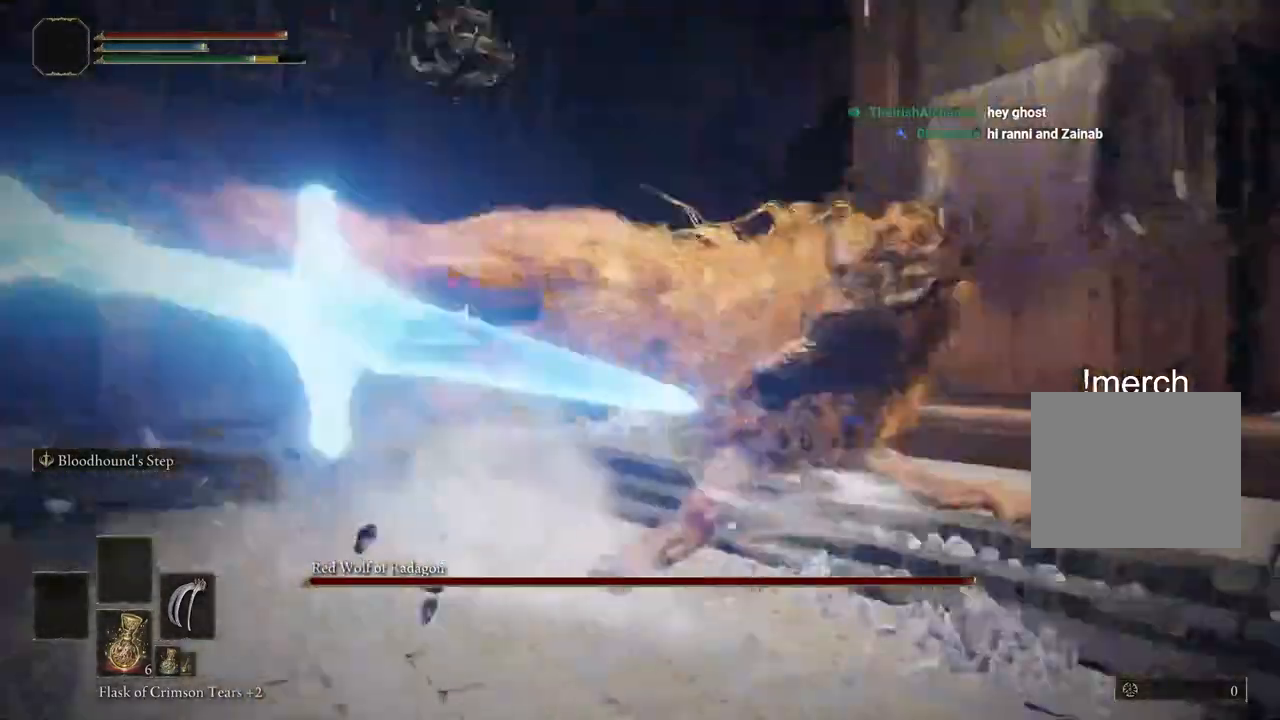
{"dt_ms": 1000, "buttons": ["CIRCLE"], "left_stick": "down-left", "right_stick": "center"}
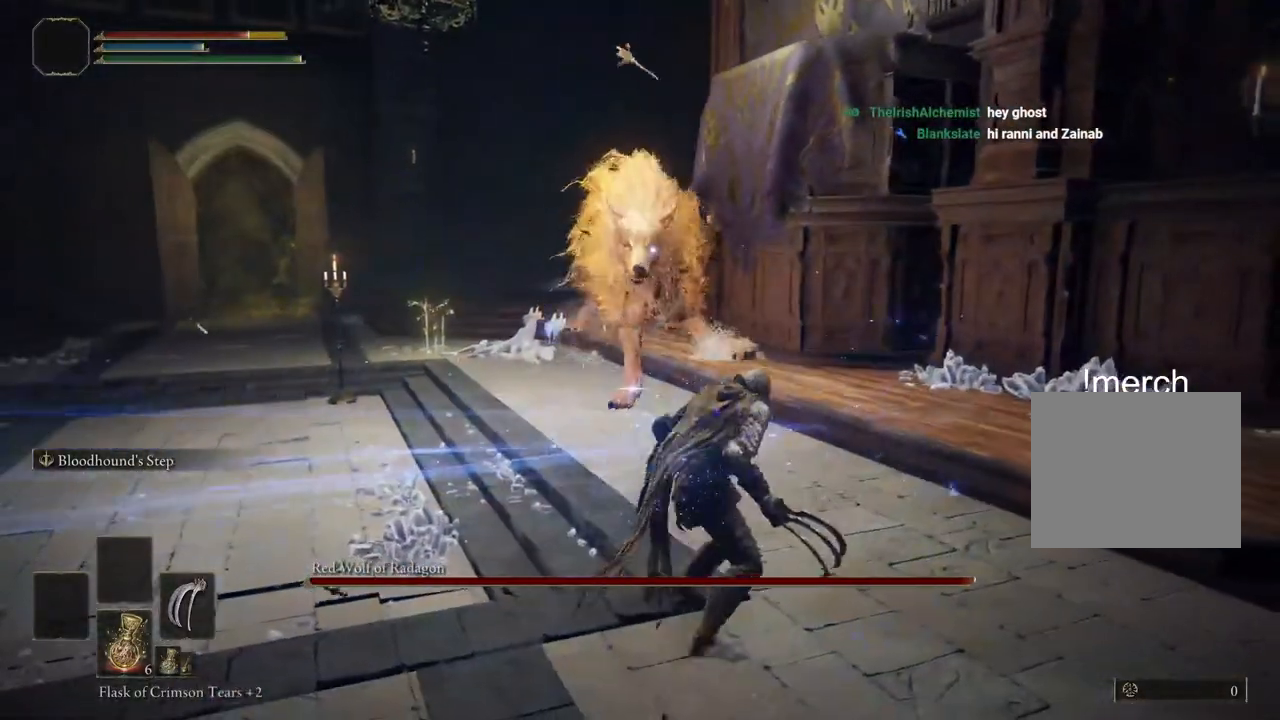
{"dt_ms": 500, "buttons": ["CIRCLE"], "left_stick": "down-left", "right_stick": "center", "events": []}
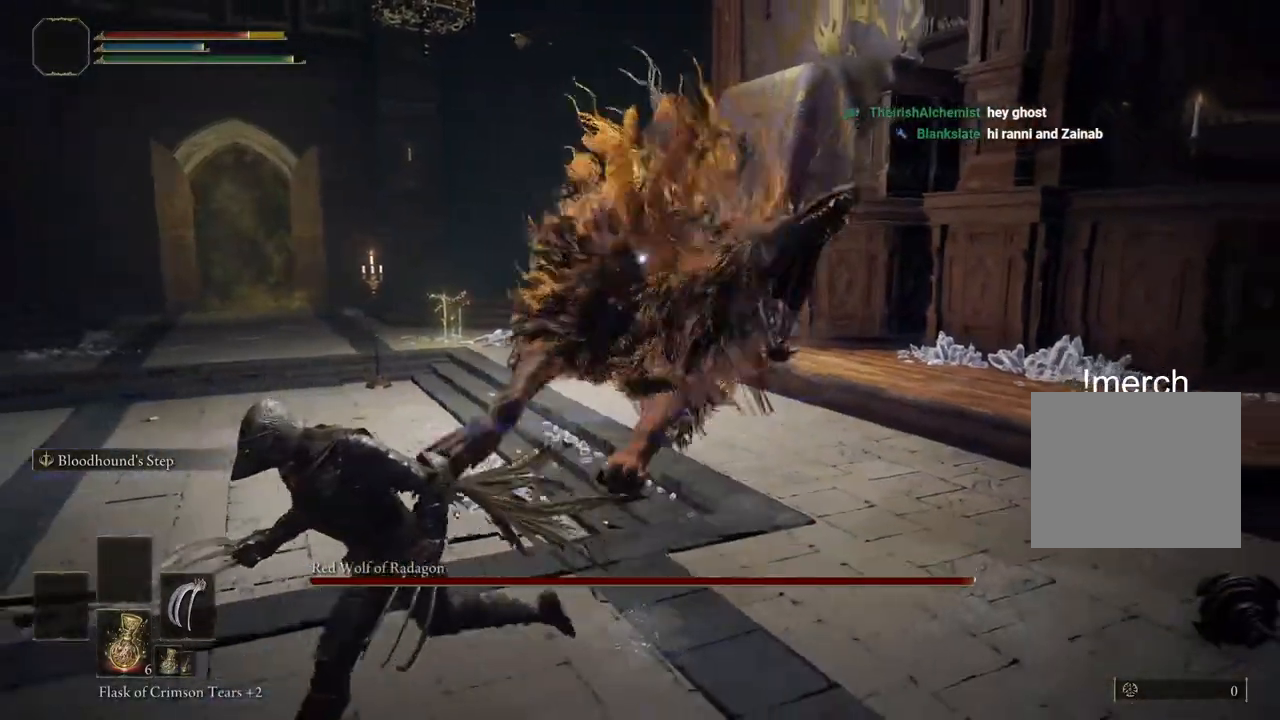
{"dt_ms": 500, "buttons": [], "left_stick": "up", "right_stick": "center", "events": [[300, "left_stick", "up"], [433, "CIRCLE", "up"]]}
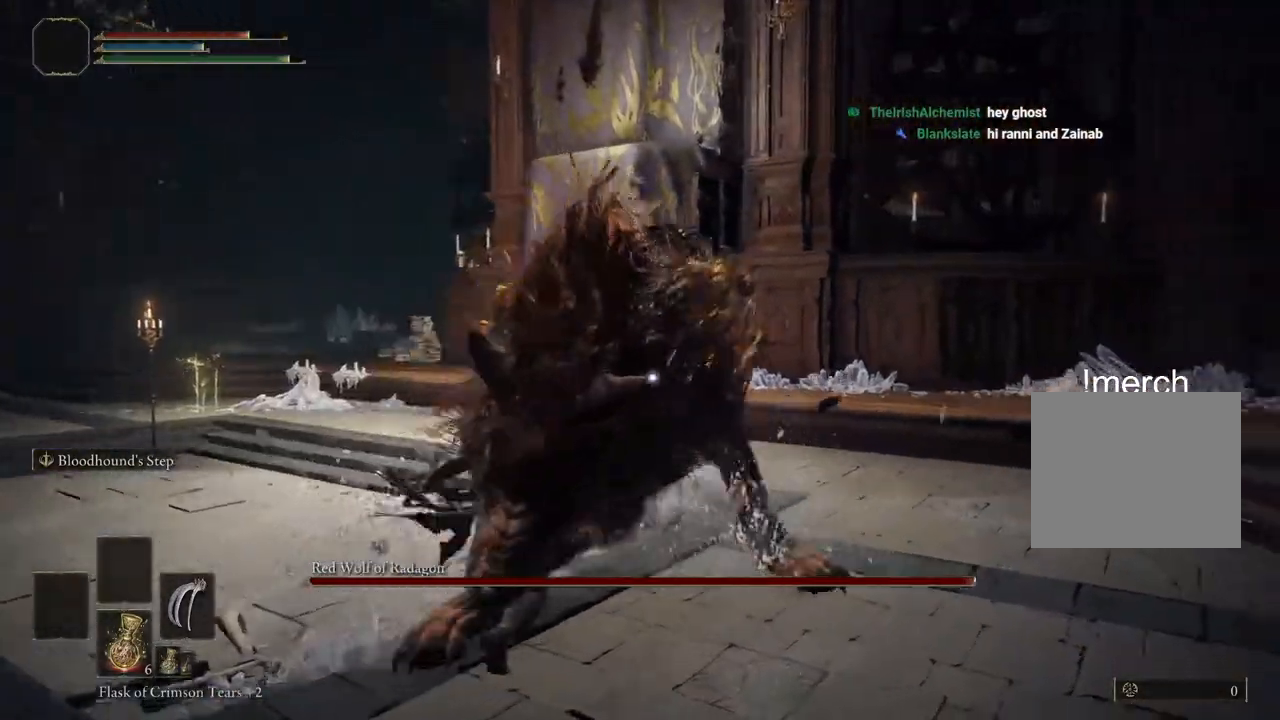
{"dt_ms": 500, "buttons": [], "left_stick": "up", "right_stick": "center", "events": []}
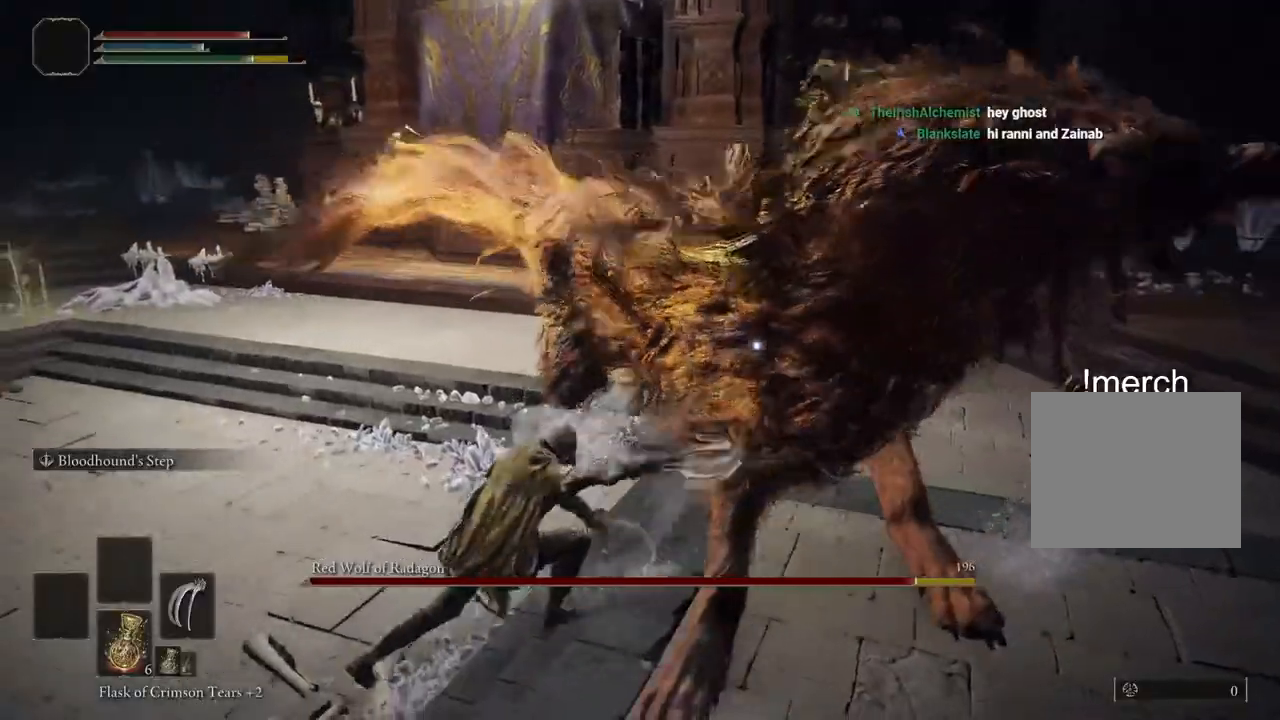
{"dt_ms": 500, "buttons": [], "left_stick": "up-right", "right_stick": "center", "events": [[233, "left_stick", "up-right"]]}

-.-.-

**EXERCISE:** Scan the data above for the word "CIRCLE" and report every line where it is found.

**OUTPUT FOR THIS EXERCISE:**
{"dt_ms": 1000, "buttons": ["CIRCLE"], "left_stick": "down-left", "right_stick": "center"}
{"dt_ms": 500, "buttons": ["CIRCLE"], "left_stick": "down-left", "right_stick": "center", "events": []}
{"dt_ms": 500, "buttons": [], "left_stick": "up", "right_stick": "center", "events": [[300, "left_stick", "up"], [433, "CIRCLE", "up"]]}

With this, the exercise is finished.